**Directions**. Only the pictures stay out; every record is to be quoted exactly.

**Data for this exercise**.
----
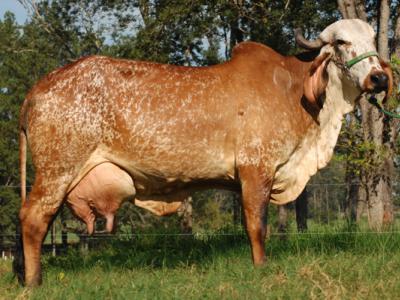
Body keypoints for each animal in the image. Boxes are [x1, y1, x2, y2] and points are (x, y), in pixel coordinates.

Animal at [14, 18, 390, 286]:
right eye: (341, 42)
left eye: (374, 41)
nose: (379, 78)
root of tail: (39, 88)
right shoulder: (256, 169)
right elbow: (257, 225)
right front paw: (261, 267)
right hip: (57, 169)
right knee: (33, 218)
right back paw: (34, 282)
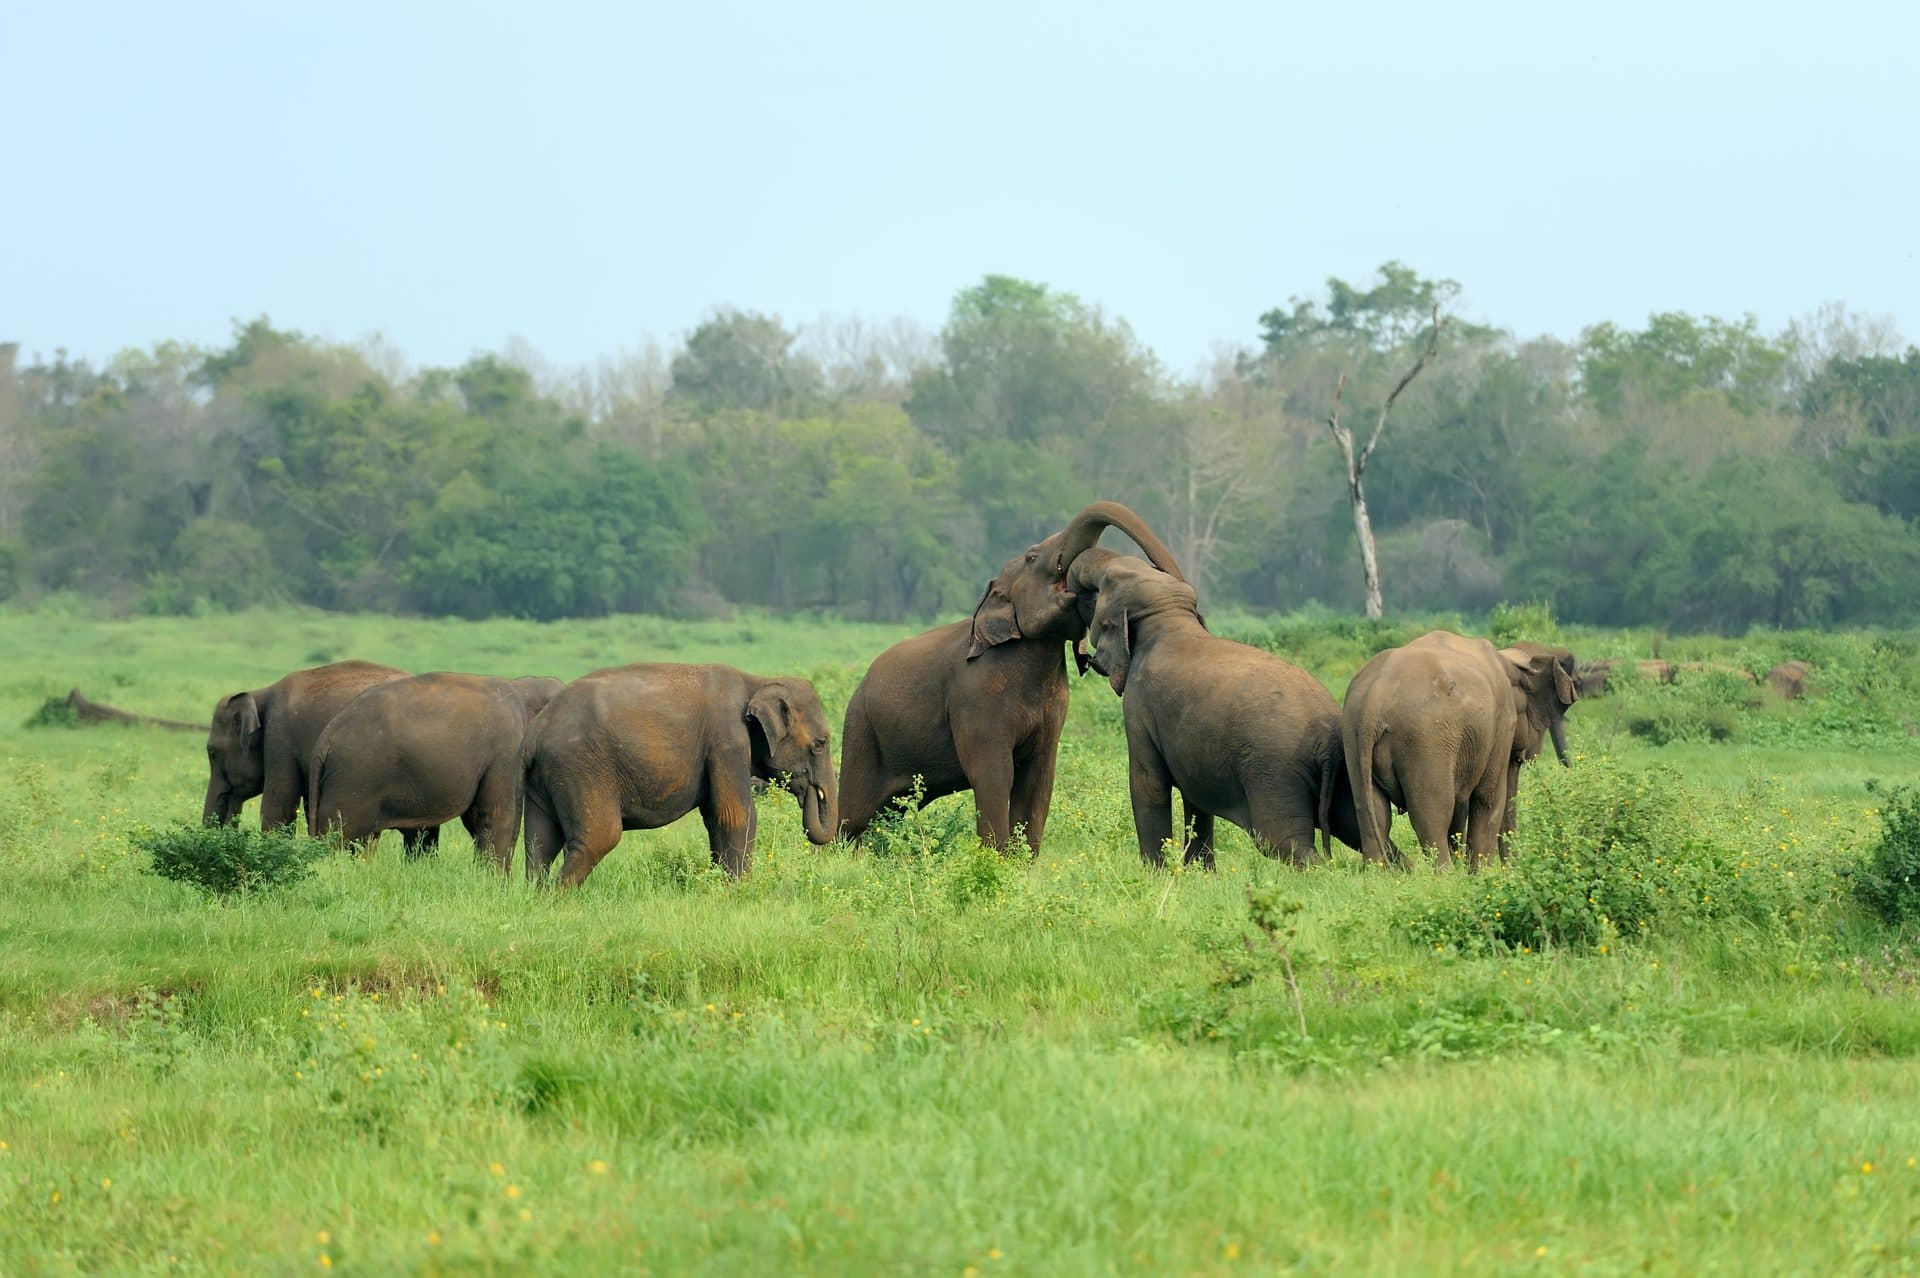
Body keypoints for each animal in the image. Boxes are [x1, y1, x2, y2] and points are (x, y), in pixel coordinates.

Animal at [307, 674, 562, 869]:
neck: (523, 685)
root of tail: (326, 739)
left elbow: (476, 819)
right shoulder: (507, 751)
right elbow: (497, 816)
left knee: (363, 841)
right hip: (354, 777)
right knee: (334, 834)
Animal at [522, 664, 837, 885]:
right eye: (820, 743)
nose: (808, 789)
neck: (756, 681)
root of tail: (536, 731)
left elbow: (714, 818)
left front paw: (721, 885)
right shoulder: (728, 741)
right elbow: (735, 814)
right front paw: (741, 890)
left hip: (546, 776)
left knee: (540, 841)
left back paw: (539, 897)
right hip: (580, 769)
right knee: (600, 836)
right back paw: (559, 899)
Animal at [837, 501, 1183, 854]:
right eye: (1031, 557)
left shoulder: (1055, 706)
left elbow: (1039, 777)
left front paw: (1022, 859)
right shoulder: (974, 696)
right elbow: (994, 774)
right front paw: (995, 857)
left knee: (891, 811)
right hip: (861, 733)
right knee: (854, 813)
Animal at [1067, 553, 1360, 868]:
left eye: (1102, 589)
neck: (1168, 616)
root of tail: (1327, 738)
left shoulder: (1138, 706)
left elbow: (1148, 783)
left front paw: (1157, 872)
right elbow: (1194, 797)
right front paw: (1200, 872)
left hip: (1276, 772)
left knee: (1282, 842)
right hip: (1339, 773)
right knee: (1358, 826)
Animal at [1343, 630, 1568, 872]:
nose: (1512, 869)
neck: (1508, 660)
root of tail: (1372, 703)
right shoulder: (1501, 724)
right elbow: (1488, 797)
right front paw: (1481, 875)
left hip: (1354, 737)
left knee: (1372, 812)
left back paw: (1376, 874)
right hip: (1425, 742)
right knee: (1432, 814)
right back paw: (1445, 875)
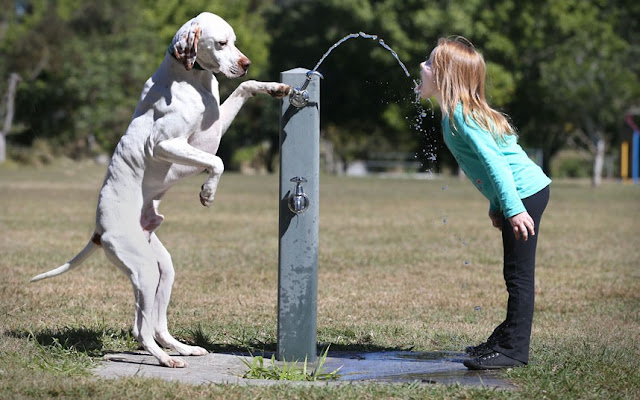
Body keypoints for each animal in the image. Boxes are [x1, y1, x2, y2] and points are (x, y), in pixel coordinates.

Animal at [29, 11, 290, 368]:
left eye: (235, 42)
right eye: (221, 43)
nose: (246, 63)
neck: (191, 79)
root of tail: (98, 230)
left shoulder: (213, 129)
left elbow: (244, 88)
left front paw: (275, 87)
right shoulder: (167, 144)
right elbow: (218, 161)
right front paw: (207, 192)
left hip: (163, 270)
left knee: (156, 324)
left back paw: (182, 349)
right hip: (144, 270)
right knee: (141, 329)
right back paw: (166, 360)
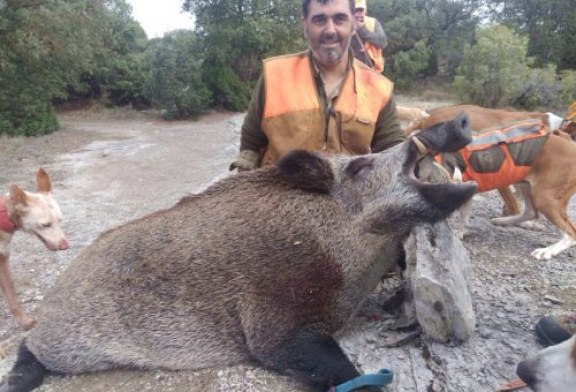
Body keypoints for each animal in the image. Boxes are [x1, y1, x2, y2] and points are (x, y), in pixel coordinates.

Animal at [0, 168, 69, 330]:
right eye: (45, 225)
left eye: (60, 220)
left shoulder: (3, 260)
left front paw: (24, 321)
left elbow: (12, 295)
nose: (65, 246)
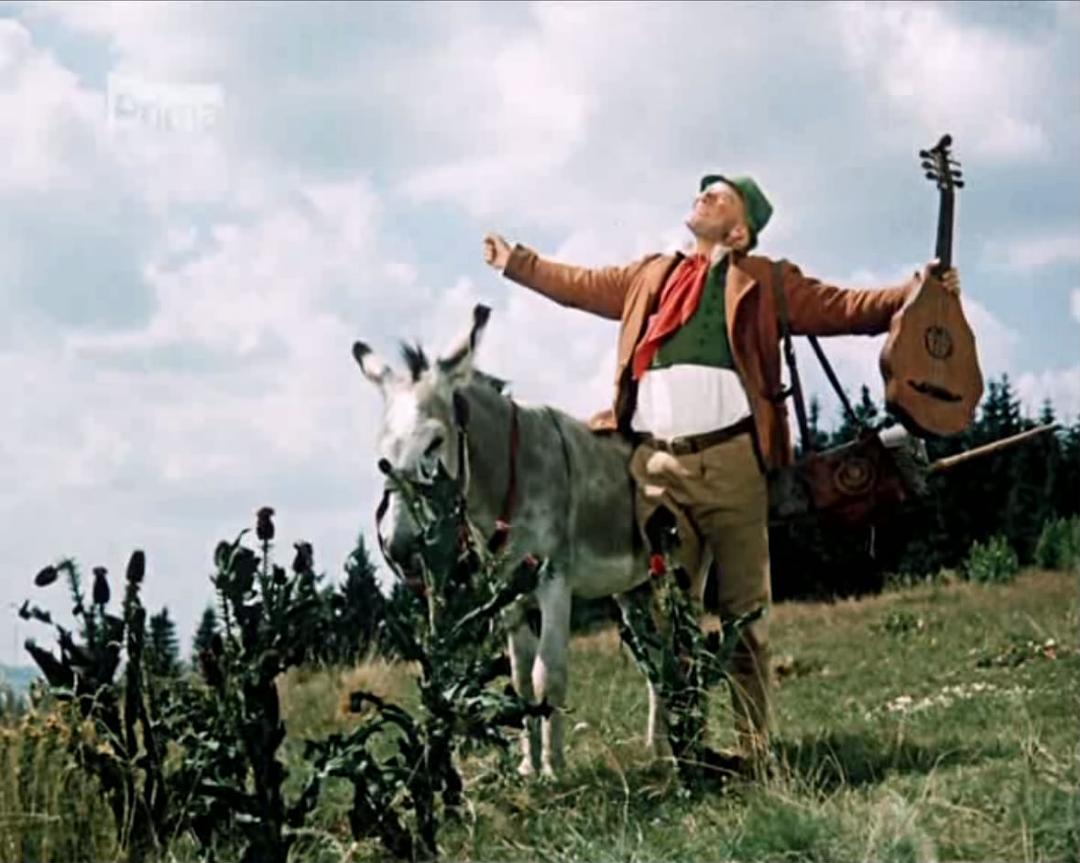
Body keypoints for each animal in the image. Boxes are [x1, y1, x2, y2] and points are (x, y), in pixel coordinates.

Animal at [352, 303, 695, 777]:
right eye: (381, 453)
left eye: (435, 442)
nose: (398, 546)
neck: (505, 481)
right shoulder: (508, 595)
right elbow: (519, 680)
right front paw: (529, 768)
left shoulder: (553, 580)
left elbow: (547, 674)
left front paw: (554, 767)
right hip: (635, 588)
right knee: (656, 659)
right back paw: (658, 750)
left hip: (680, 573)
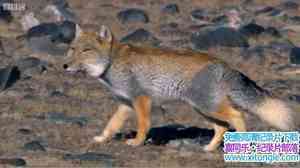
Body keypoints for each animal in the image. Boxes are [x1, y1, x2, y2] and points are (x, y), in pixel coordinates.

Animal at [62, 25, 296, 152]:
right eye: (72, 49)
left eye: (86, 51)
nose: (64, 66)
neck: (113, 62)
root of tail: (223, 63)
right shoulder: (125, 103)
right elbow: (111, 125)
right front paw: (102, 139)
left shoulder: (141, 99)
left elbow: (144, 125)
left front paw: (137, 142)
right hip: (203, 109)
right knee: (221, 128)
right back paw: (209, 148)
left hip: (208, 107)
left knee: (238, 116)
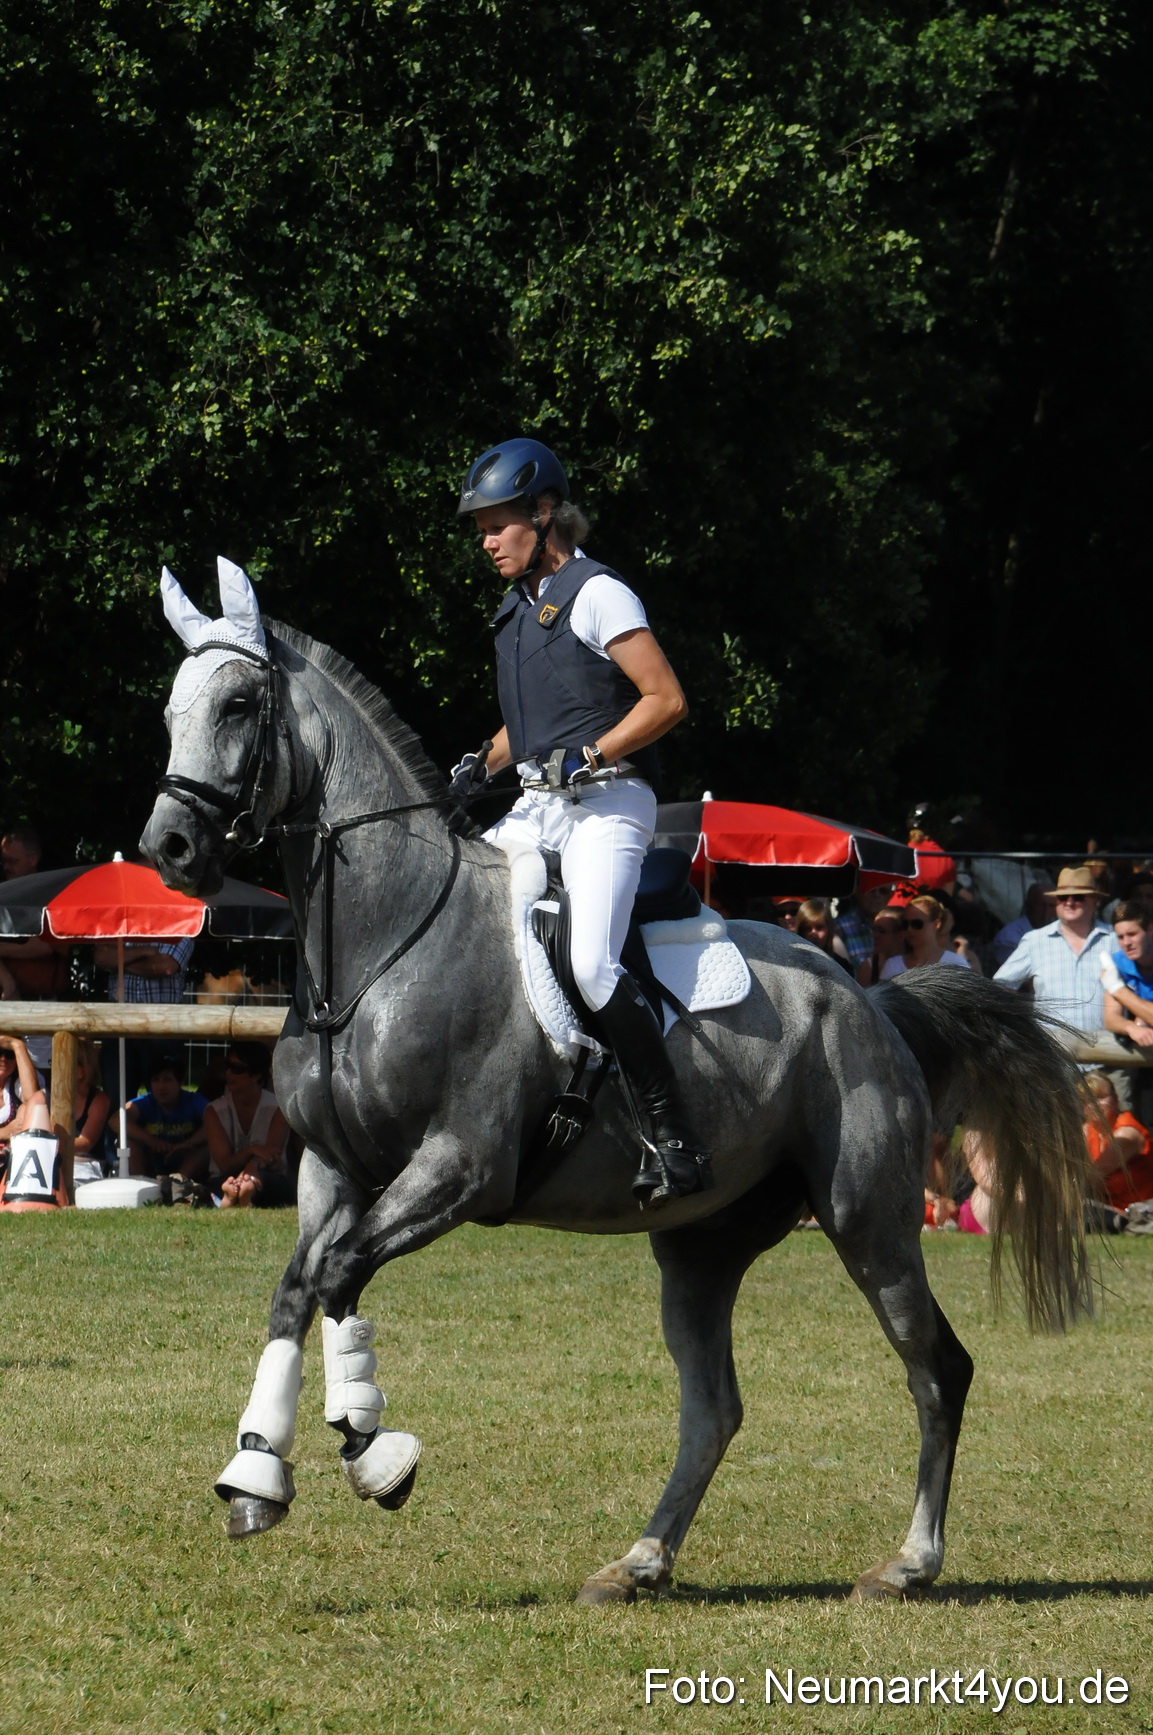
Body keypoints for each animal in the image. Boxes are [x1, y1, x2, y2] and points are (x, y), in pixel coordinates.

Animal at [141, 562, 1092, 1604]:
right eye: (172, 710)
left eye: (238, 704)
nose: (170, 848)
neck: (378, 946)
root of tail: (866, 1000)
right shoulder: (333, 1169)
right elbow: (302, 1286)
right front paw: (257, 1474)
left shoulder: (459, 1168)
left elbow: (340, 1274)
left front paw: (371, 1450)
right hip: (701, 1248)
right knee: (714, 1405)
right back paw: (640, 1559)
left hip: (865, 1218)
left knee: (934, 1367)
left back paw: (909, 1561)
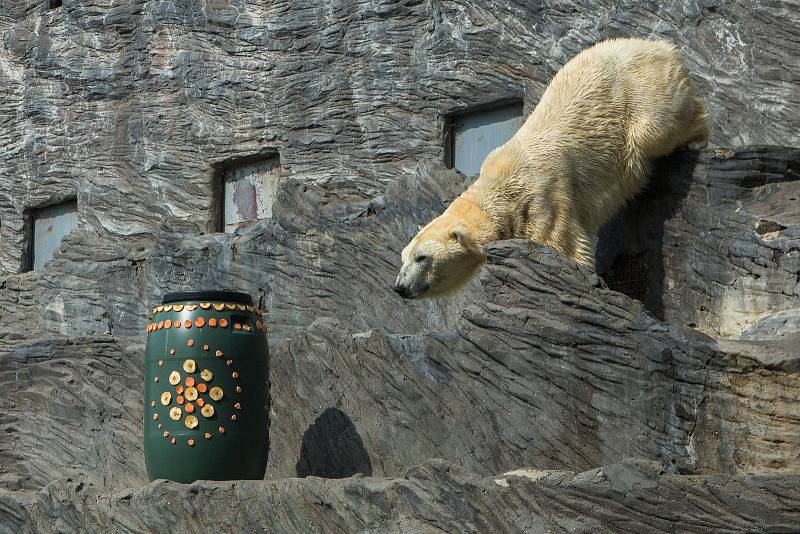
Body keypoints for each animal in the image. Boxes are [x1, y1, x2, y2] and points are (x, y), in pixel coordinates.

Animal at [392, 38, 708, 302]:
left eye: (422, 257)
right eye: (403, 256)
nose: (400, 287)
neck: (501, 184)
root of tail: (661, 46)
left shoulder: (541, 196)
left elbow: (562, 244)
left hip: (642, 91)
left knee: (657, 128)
----
**Result of this task**.
Body keypoints for each animal in the image. Boxes are [x1, y1, x2, y2] and points are (x, y), in pixel coordinates.

Animal at [14, 18, 390, 286]:
right eye: (341, 42)
left eye: (374, 41)
nose: (379, 78)
root of tail: (39, 88)
right shoulder: (256, 169)
right elbow: (257, 225)
right front paw: (261, 267)
right hip: (57, 169)
right knee: (33, 218)
right back paw: (34, 282)
Body keypoints for each animal in the image. Boxes are [x1, y1, x2, y2] and points are (x, y), in pixel coordinates.

Animal at [307, 674, 562, 869]:
neck: (523, 685)
root of tail: (326, 739)
left elbow: (476, 819)
right shoulder: (507, 751)
right elbow: (497, 816)
left knee: (363, 841)
right hip: (354, 777)
right knee: (334, 834)
Animal at [522, 664, 837, 885]:
right eye: (820, 743)
nose: (808, 789)
neck: (756, 681)
root of tail: (536, 731)
left elbow: (714, 818)
left front paw: (721, 885)
right shoulder: (728, 741)
right elbow: (735, 814)
right front paw: (741, 890)
left hip: (546, 776)
left knee: (540, 841)
left back paw: (539, 897)
right hip: (580, 769)
right knee: (600, 836)
right back paw: (559, 899)
Animal at [837, 501, 1183, 854]:
right eye: (1031, 557)
left shoulder: (1055, 706)
left elbow: (1039, 777)
left front paw: (1022, 859)
right shoulder: (974, 696)
right elbow: (994, 774)
right front paw: (995, 857)
left knee: (891, 811)
right hip: (861, 733)
right knee: (854, 813)
Animal at [1067, 553, 1360, 868]:
left eye: (1102, 589)
neck: (1168, 616)
root of tail: (1327, 738)
left shoulder: (1138, 706)
left elbow: (1148, 783)
left front paw: (1157, 872)
right elbow: (1194, 797)
right front paw: (1200, 872)
left hip: (1276, 772)
left knee: (1282, 842)
right hip: (1339, 773)
right knee: (1358, 826)
Animal at [1343, 630, 1568, 872]:
nose: (1512, 869)
neck: (1508, 660)
root of tail: (1372, 703)
right shoulder: (1501, 724)
right elbow: (1488, 797)
right front paw: (1481, 875)
left hip: (1354, 737)
left knee: (1372, 812)
left back paw: (1376, 874)
right hip: (1425, 742)
right knee: (1432, 814)
right back paw: (1445, 875)
Body keypoints for each animal in the image. Boxes are [x1, y1, x2, y2] and points are (x, y), in pixel coordinates.

Animal at [29, 11, 290, 368]:
left eye: (235, 42)
right eye: (221, 43)
nose: (246, 63)
neck: (191, 79)
root of tail: (98, 230)
left shoulder: (213, 129)
left elbow: (244, 88)
left front paw: (275, 87)
right shoulder: (167, 144)
right elbow: (218, 161)
right front paw: (207, 192)
left hip: (163, 270)
left knee: (156, 324)
left back paw: (182, 349)
right hip: (144, 270)
right knee: (141, 329)
right back paw: (166, 360)
Body keypoints for each animal in the image. Boxes are [x1, y1, x2, y2] and points are (x, y), in pixel coordinates.

Animal at [0, 168, 69, 330]:
right eye: (45, 225)
left eye: (60, 220)
left shoulder: (3, 260)
left front paw: (24, 321)
left elbow: (12, 295)
nose: (65, 246)
Body keypoints for each animal in the image. Boxes are [x1, y1, x2, y2] and points are (x, y), in pixel coordinates.

Animal at [352, 303, 695, 777]:
right eye: (381, 453)
left eye: (435, 442)
nose: (398, 546)
neck: (505, 481)
right shoulder: (508, 595)
right elbow: (519, 680)
right front paw: (529, 768)
left shoulder: (553, 580)
left elbow: (547, 674)
left front paw: (554, 767)
right hip: (635, 588)
right knee: (656, 659)
right back paw: (658, 750)
left hip: (680, 573)
Body keypoints for each animal in the image. Boxes are [x1, y1, x2, y2] and points are (x, y), in pixel coordinates.

Animal at [62, 25, 296, 152]:
right eye: (72, 49)
left eye: (86, 51)
nose: (64, 66)
neck: (113, 62)
root of tail: (223, 63)
right shoulder: (125, 103)
right elbow: (111, 125)
right front paw: (102, 139)
left shoulder: (141, 99)
left elbow: (144, 125)
left front paw: (137, 142)
right hip: (203, 109)
right knee: (221, 128)
right back paw: (209, 148)
left hip: (208, 107)
left knee: (238, 116)
Body keypoints for each animal in the image. Boxes are [x1, y1, x2, y2] and points are (x, y), in pixel coordinates.

Animal at [141, 562, 1092, 1604]:
right eye: (172, 710)
left eye: (238, 704)
nose: (170, 848)
neck: (378, 946)
root of tail: (866, 1000)
right shoulder: (333, 1169)
right elbow: (302, 1286)
right front paw: (257, 1474)
left shoulder: (459, 1168)
left elbow: (340, 1274)
left front paw: (371, 1450)
right hip: (701, 1248)
right knee: (714, 1405)
right back paw: (640, 1559)
left hip: (865, 1218)
left knee: (934, 1367)
left back paw: (909, 1561)
Body keypoints for each animal in the image. Boxes are [x1, y1, x2, y2] and points are (x, y), in pixel coordinates.

Animal at [392, 38, 708, 302]:
left eye: (422, 257)
right eye: (403, 256)
nose: (400, 287)
neck: (501, 184)
root of tail: (661, 46)
left shoulder: (541, 196)
left elbow: (562, 244)
left hip: (642, 91)
left knee: (657, 128)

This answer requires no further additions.